Stored items from a collection
※ ※ ※
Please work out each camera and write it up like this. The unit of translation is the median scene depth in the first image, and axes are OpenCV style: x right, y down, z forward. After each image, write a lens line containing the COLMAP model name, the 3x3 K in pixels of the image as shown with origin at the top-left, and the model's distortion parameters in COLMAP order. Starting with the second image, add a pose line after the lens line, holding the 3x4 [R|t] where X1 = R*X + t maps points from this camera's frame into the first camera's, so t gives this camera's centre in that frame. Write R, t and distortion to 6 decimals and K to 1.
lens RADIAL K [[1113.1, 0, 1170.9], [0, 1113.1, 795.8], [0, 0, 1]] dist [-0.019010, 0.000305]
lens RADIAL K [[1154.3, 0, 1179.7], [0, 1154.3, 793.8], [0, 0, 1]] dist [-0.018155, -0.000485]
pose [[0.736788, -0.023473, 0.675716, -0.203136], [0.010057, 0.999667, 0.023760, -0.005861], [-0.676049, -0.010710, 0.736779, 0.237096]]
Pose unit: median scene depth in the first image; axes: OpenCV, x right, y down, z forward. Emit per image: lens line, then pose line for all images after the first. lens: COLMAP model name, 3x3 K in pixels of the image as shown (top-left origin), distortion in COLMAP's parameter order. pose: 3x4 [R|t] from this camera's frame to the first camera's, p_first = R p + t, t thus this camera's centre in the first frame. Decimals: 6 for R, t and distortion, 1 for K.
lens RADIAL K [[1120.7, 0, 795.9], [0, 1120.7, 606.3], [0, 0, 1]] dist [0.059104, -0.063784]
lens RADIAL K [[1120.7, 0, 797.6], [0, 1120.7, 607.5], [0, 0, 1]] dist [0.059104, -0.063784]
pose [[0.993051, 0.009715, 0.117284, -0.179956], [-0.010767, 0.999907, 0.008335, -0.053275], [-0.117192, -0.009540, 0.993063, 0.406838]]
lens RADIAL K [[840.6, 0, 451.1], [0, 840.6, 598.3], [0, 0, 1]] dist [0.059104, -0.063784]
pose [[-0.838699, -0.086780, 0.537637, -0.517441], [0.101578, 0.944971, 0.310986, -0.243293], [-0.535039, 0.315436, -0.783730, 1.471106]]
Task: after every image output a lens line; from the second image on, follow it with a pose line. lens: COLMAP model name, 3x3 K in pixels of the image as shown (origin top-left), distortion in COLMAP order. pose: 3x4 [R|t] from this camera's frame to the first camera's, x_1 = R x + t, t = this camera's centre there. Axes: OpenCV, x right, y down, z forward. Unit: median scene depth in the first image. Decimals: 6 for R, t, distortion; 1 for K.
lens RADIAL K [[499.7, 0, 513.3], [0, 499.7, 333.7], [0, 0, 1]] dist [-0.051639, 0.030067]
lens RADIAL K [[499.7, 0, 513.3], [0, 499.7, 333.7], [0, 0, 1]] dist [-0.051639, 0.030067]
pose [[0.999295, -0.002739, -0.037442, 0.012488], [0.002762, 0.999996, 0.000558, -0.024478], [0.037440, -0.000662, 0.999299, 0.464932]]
※ ※ ※
Reproduce every record in full, keeping each one exactly as it reads.

Please work out each camera and write it up like this. The unit of translation is the median scene depth in the first image, and axes are OpenCV style: x right, y down, z forward. After each image, write a lens line containing the COLMAP model name, the 3x3 K in pixels of the image as shown with origin at the top-left, and the model's distortion parameters in COLMAP order. Starting with the second image, add a pose line after the lens line, holding the 3x4 [R|t] where X1 = R*X + t maps points from this camera's frame into the first camera's, so t gives this camera's centre in that frame. Write R, t and distortion to 6 decimals and K to 1.
lens RADIAL K [[1113.1, 0, 1170.9], [0, 1113.1, 795.8], [0, 0, 1]] dist [-0.019010, 0.000305]
lens RADIAL K [[1154.3, 0, 1179.7], [0, 1154.3, 793.8], [0, 0, 1]] dist [-0.018155, -0.000485]
pose [[0.736788, -0.023473, 0.675716, -0.203136], [0.010057, 0.999667, 0.023760, -0.005861], [-0.676049, -0.010710, 0.736779, 0.237096]]
Pose unit: median scene depth in the first image; axes: OpenCV, x right, y down, z forward. Emit per image: lens line, then pose line for all images after the first. lens: COLMAP model name, 3x3 K in pixels of the image as shown (top-left origin), distortion in COLMAP's parameter order. pose: 3x4 [R|t] from this camera's frame to the first camera's, p_first = R p + t, t thus this camera's centre in the first frame. Decimals: 6 for R, t and distortion, 1 for K.
lens RADIAL K [[1120.7, 0, 795.9], [0, 1120.7, 606.3], [0, 0, 1]] dist [0.059104, -0.063784]
lens RADIAL K [[1120.7, 0, 797.6], [0, 1120.7, 607.5], [0, 0, 1]] dist [0.059104, -0.063784]
pose [[0.993051, 0.009715, 0.117284, -0.179956], [-0.010767, 0.999907, 0.008335, -0.053275], [-0.117192, -0.009540, 0.993063, 0.406838]]
lens RADIAL K [[840.6, 0, 451.1], [0, 840.6, 598.3], [0, 0, 1]] dist [0.059104, -0.063784]
pose [[-0.838699, -0.086780, 0.537637, -0.517441], [0.101578, 0.944971, 0.310986, -0.243293], [-0.535039, 0.315436, -0.783730, 1.471106]]
Task: after every image output a lens line; from the second image on, follow it with a pose line. lens: COLMAP model name, 3x3 K in pixels of the image as shown (origin top-left), distortion in COLMAP order. pose: 3x4 [R|t] from this camera's frame to the first camera's, x_1 = R x + t, t = this camera's centre there. Axes: OpenCV, x right, y down, z forward. Unit: median scene depth in the first image. Decimals: 6 for R, t, distortion; 1 for K.
lens RADIAL K [[499.7, 0, 513.3], [0, 499.7, 333.7], [0, 0, 1]] dist [-0.051639, 0.030067]
lens RADIAL K [[499.7, 0, 513.3], [0, 499.7, 333.7], [0, 0, 1]] dist [-0.051639, 0.030067]
pose [[0.999295, -0.002739, -0.037442, 0.012488], [0.002762, 0.999996, 0.000558, -0.024478], [0.037440, -0.000662, 0.999299, 0.464932]]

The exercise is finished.